Verdict

Nuclear corporate court verdicts are on the rise, according to a report by New York-based Marathon Strategies. It found that verdicts of more than $10M grew 55 percent during the decade following the Great Recession.

The sums have become so large that Marathon created a “thermonuclear” label for verdicts more than $100M.

The tobacco, automotive, pharmaceutical, finance and IT software sectors have taken the greatest hits from court cases.

Observers cite corporate mistrust, social pessimism, erosion of tort reform, public desensitization to large numbers and shifts in jury pool demographics as some of the reasons for the big size of verdicts.

A robust corporate PR program is the best insurance against a nuclear verdict.

ConocoPhillips heartily applauded the Interior Dept’s decision to approve its massive Project Willow oil and gas drilling development located in the National Petroleum Reserve on Alaska’s North Slope.

But it got carried away a bit with the claim that the $8B development fits within the Biden administration’s priorities on environmental and social justice.

Considering the vehement opposition to both Willow and the Interior Dept.’s decision expressed by environmental groups, ConocoPhillips’ statement exists in the realm of alternate reality.

Christy Goldfuss, Natural Resources Defense Council’s chief impact officer, said Team Biden made a grievous mistake. “It greenlights a carbon bomb, sets back the climate fight and emboldens an industry hellbent on destroying the planet.”

Natalie Mebane, Greenpeace USA’s climate director, said approving the largest oil extraction project on federal lands is incredibly hypocritical of president Biden, who in his state of the union speech, called the climate crisis an existential threat.

• [REQUIRED TASKS]
1. Summarize the commentary on court verdicts and Project Willow in three sentences.
2. Resume the commentary on court verdicts and Project Willow after its final sentence.
The entries that follow come from a separate source.

• [MATERIAL SUPPLIED]
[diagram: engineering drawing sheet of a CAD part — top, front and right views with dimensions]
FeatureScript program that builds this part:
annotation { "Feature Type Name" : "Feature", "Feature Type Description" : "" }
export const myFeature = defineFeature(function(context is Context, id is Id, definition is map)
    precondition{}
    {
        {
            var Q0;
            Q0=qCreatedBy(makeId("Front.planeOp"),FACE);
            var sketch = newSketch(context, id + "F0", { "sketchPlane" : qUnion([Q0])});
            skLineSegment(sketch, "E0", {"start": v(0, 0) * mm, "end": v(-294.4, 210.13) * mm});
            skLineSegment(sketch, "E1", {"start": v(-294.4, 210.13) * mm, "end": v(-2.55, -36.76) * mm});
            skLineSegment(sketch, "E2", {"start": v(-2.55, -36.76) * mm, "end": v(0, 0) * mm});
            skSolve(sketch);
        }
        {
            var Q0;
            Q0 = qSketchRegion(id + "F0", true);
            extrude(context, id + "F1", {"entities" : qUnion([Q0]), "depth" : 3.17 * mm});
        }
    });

• [TASK-BY-TASK RESULTS]
1. A Marathon Strategies report found that corporate court verdicts above $10M grew 55 percent in the decade after the Great Recession, and Marathon labels verdicts over $100M "thermonuclear." ConocoPhillips praised the Interior Dept.'s approval of its $8B Project Willow drilling development on Alaska's North Slope and claimed the project fits the Biden administration's priorities on environmental and social justice. Environmental groups vehemently opposed the decision: the Natural Resources Defense Council's Christy Goldfuss called it a grievous mistake, and Greenpeace USA's Natalie Mebane called it incredibly hypocritical of President Biden.

2.
ConocoPhillips is right to say that Willow, which will produce 180K barrels of oil per day at its peak, will enhance energy security and create more than 2,500 construction jobs in Alaska and another 300 long-term positions.

But claiming that it fits with White House’s environmental goals is fake news.

It is projected that the oil burned from Willow will release 280 million metric tons of carbon emissions into the atmosphere. That’s the equivalent of adding two million cars on the road.

In okaying Willow, the White House took a big step backward from its effort to fight against global warming.

Target aces the test…The retailer recorded the first A+ grade on the sixth annual “Racial and Gender Pay Scoreboard” complied by Arjuna Capital and Proxy Impact.

A dozen of the 68 companies surveyed scored an “A.” That includes Starbucks, Mastercard, Microsoft, Pfizer, Bank of New York Mellon, Citigroup, Adobe, American Express, Visa, Lowe’s, Best Buy and Home Depot.

The scorecard assesses companies’ pay equity data against best practice pay equity reporting standards.

Twenty-five companies got a “F” due to a lack of transparency. Alphabet, Marriott, Goldman Sachs, Charles Schwab and Walmart got failing marks.

Those companies better hit the books.